PROBLEM DETAILS:
The answer must be an exact copy of the lines from the one with "wrist: (74, 184)" through the final line of the records below, with no pictures.
======== INFORMATION PROVIDED ========
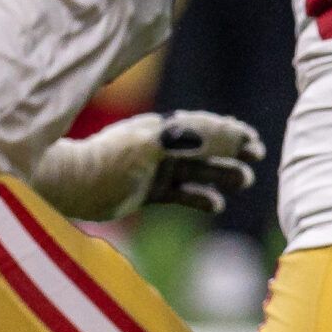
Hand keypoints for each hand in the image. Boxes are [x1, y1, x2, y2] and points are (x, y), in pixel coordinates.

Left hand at [28, 111, 263, 220]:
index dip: (228, 132)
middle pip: (202, 147)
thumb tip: (225, 133)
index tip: (252, 140)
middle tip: (256, 157)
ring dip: (220, 174)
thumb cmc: (109, 159)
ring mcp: (152, 169)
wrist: (74, 184)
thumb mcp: (150, 144)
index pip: (200, 126)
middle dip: (230, 150)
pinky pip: (180, 194)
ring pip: (195, 171)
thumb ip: (186, 138)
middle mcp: (158, 147)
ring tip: (243, 180)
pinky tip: (216, 205)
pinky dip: (199, 198)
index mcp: (159, 129)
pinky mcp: (145, 192)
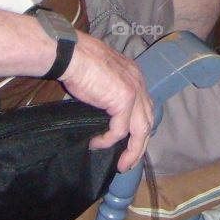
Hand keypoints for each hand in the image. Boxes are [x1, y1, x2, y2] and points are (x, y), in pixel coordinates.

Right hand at [61, 33, 153, 170]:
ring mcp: (134, 91)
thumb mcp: (102, 77)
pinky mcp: (125, 100)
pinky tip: (96, 143)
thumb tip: (107, 112)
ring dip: (132, 151)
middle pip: (147, 120)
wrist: (72, 54)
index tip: (130, 143)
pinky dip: (108, 140)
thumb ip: (110, 91)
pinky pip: (120, 130)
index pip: (145, 107)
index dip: (139, 127)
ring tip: (122, 165)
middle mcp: (139, 82)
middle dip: (140, 144)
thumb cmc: (79, 62)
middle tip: (128, 162)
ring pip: (141, 130)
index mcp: (135, 75)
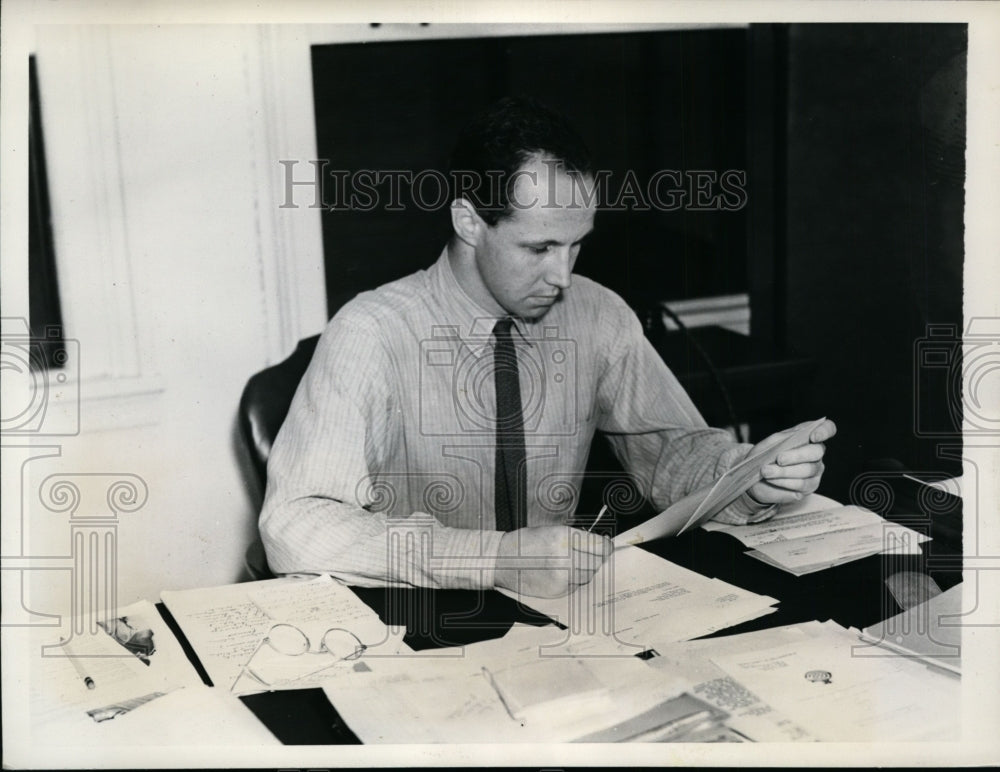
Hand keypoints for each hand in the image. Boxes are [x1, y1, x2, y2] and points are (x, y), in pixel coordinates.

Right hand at [493, 526, 611, 597]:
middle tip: (589, 556)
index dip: (606, 547)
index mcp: (563, 537)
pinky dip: (573, 581)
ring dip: (585, 570)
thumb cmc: (527, 542)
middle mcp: (564, 558)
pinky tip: (561, 573)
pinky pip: (576, 586)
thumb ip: (576, 538)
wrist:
========
RESULT OF THE EXERCISE:
wrist: (74, 184)
thumb mcp: (150, 144)
index pip: (200, 126)
middle dip: (230, 150)
pinky pip: (180, 194)
ring pip: (195, 171)
thumb ip: (186, 138)
middle mcp: (158, 147)
ring tip: (243, 180)
pinky tip: (216, 205)
pinky dip: (199, 198)
index mcp: (159, 129)
pinky mcp: (145, 192)
Hand keypoints for each hand in the image. Boxes are [x1, y1, x2, y2] and points are (x, y), in pixel coordinates.

Right hand at [61, 33, 153, 170]:
ring mcp: (134, 91)
thumb mcp: (102, 77)
pinky mcp: (125, 100)
pinky tip: (96, 143)
thumb tip: (107, 112)
ring dip: (132, 151)
middle pip: (147, 120)
wrist: (72, 54)
index tip: (130, 143)
pinky dip: (108, 140)
thumb ip: (110, 91)
pinky pip: (120, 130)
index pip: (145, 107)
index dip: (139, 127)
ring tip: (122, 165)
middle mcp: (139, 82)
middle dip: (140, 144)
thumb cmc: (79, 62)
middle tip: (128, 162)
ring pip: (141, 130)
index mcp: (135, 75)
Hand keypoints for each hand in the image. Boxes are [x1, y1, x2, y2] and points are (x, y), in pixel coordinates.

Right hand at [493, 526, 611, 597]:
middle tip: (589, 556)
index dip: (606, 547)
index mcp: (563, 537)
pinky dip: (573, 581)
ring dip: (585, 570)
thumb cmc: (527, 542)
middle mcp: (564, 558)
pinky tip: (561, 573)
pinky pip: (576, 586)
thumb ip: (576, 538)
wrist:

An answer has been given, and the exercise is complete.